* **Activity**:
Find how many lines of the records hold the string "mirror" and reply with only that total.

* **Record extracts**:
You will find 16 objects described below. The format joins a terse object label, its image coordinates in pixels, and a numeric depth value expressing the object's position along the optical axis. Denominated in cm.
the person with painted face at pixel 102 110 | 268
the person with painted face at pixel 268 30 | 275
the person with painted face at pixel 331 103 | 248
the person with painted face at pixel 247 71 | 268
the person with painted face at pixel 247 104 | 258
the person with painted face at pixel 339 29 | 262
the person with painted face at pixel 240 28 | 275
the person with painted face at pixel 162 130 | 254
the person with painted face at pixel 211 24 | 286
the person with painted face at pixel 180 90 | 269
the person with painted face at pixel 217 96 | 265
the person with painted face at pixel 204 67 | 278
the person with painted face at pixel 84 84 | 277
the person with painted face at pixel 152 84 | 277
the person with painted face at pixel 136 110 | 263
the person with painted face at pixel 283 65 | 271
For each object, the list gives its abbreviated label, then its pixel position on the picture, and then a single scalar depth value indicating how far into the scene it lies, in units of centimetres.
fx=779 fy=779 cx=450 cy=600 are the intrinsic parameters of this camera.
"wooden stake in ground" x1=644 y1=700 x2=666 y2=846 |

...

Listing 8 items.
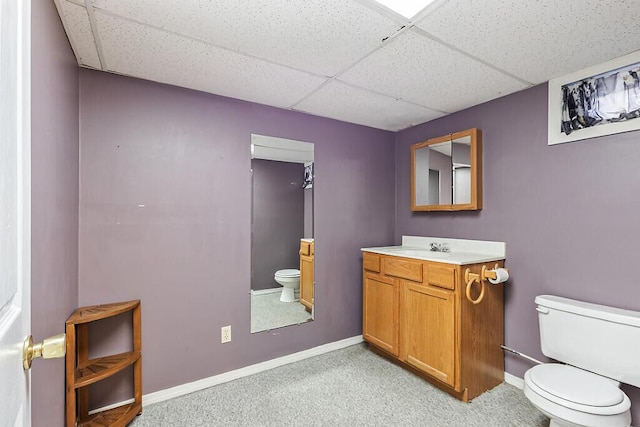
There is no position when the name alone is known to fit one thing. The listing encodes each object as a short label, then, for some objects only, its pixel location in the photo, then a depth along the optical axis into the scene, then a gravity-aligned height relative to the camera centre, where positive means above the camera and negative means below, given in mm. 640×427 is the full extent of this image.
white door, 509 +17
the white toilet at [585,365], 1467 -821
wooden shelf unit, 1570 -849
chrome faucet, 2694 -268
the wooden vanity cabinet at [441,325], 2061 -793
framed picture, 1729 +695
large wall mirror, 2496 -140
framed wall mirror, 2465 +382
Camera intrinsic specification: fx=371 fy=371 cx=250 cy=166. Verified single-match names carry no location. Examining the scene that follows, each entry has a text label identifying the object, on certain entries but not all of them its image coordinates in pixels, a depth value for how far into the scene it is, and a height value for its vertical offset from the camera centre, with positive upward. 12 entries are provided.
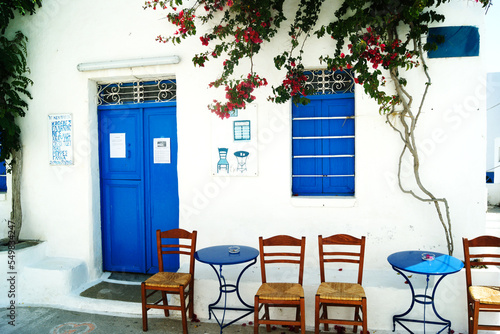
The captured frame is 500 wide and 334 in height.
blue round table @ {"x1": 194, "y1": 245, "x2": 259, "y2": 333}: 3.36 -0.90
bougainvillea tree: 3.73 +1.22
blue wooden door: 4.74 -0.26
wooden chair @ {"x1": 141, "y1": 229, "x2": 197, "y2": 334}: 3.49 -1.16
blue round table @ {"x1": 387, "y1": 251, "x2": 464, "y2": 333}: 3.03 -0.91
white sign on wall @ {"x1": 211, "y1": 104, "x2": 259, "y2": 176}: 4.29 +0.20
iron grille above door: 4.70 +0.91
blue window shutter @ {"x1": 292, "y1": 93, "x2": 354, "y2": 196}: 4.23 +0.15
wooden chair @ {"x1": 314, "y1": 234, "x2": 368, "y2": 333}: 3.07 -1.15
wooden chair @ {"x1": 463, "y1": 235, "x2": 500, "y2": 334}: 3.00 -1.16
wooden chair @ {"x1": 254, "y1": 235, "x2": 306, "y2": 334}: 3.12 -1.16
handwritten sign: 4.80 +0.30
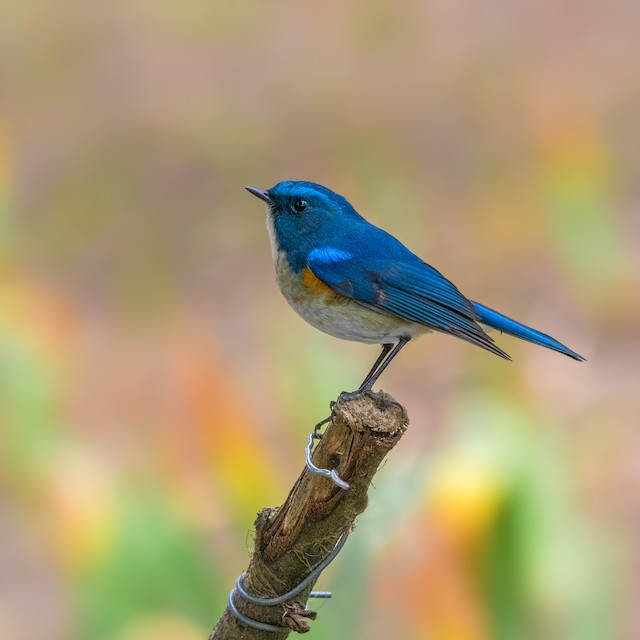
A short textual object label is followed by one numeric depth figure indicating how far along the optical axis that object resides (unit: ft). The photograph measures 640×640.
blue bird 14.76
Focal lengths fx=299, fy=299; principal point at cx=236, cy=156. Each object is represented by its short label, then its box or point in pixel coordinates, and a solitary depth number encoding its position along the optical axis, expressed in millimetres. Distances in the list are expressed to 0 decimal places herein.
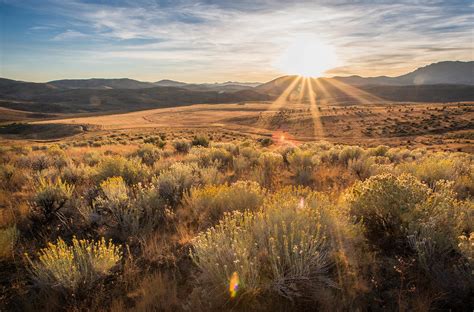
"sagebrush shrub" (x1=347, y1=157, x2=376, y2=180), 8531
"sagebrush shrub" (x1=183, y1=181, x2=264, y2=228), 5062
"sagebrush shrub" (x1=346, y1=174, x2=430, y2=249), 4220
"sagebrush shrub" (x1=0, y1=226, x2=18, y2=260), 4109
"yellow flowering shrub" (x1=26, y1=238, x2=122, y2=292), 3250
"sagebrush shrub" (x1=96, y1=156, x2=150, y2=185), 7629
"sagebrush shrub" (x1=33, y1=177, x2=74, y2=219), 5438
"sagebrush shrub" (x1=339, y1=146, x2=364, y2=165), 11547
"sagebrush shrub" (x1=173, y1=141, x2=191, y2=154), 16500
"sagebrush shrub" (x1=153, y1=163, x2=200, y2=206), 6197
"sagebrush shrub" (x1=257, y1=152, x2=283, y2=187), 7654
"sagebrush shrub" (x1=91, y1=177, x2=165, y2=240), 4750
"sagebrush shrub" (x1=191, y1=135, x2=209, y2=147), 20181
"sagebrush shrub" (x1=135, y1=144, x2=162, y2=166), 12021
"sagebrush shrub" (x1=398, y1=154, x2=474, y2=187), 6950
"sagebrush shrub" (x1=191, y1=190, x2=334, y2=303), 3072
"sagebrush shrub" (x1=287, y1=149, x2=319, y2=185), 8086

* **Task response**:
2